= Kalama Valley protests =

1971 protest on Oahu, Hawaii

The Kalama Valley Protests occurred in 1971. The protesters were acting against the eviction of low-income farmers to redevelop the land as a resort area. The Kalama Valley Protests are known for sparking the Hawaiian Renaissance.

== Protest ==
In the 1950s Henry J. Kaiser moved to Hawaii, where he developed Hawaii Kai, a planned residential community on Oahu's southeastern coast. Hawaii Kai was next to Kalama Valley, an existing community of working-class Hawaii locals. Before Kaiser's development plan, the land was a salt-water marsh, much like Waikiki before the construction of the Ala Wai canal. The land in Kalama Valley was owned by the Bishop Trust, who leased land to farmers living in the valley. High housing costs meant that most Hawaii residents could not afford to buy a home, and many residents of the valley had previously been evicted from zones that had been designated for redevelopment.
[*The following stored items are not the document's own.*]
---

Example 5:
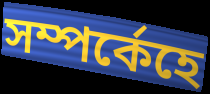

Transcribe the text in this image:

সম্পৰ্কেহে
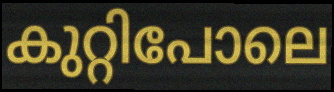
കുറ്റിപോലെ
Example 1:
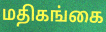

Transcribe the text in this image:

மதிகங்கை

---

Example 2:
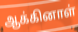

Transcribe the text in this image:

ஆக்கினாள்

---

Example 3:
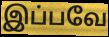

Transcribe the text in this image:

இப்பவே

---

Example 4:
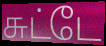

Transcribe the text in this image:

Kalama Valley was rezoned from agricultural to urban land in 1968. Bishop Trust told the residents to leave the valley before July 1970 because they had given Kaiser permission to develop the land. The Trust began demolishing buildings in early July, but some families had not yet left the valley. They refused to leave and three protesters were arrested. Rallies were organized at the Hawaii State Capitol building, but little came of them. In the meantime, protesters moved into the valley, and eventually outnumbered the original leaseholders.

A resident and protester named George Santos became especially prominent during the protests because he and his hog farm had previously been evicted from Bishop Trust lands zoned for redevelopment. The City of Honolulu and the Bishop Trust had been told to investigate the Trust's relocation of tenants by lawmakers in 1959, but nothing was done. During the protests Senator Nadao Yoshinaga criticized the Bishop Trust and suggested that the State of Hawaii buy the land.
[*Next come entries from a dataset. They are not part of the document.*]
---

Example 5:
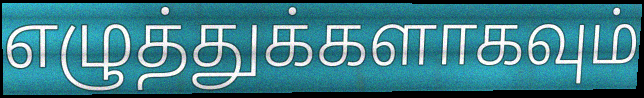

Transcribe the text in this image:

எழுத்துக்களாகவும்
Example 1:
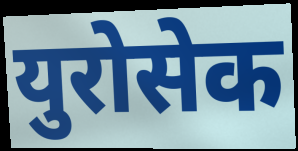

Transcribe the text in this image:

युरोसेक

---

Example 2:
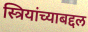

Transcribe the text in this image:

स्त्रियांच्याबद्दल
On May 11, 1971, a group of 32 protesters in Kalama Valley were arrested and the remaining tenants were evicted. The Trust had trouble finding trucks willing to remove the pigs from the farms, so the tenants were given access to the valley to care for their livestock until the pigs were removed two days later. A few days later, the protests resumed in front of the Bishop Trust offices.

== Aftermath ==
In the decade after the Kalama Valley protests other groups were evicted from their homes around the island. During evictions in Sand Island, protesters made it clear that by conducting these evictions, the state was removing Native Hawaiians from their lands. The evictions in Kalama Valley were seen as an attack on the slow-paced, Hawaiian way of life by (mainly white) landowners. They also sparked discussion about land rights, tenant's rights, and the struggle between locals and tourists. The Kalama Valley protests are widely considered the beginning of the Hawaiian Renaissance. Haunani-Kay Trask called the protests a "dress rehearsal" for more successful protests years later, like the Waiāhole-Waikāne protests from 1975 to 1980, and protests against the bombing of Kahoʻolawe.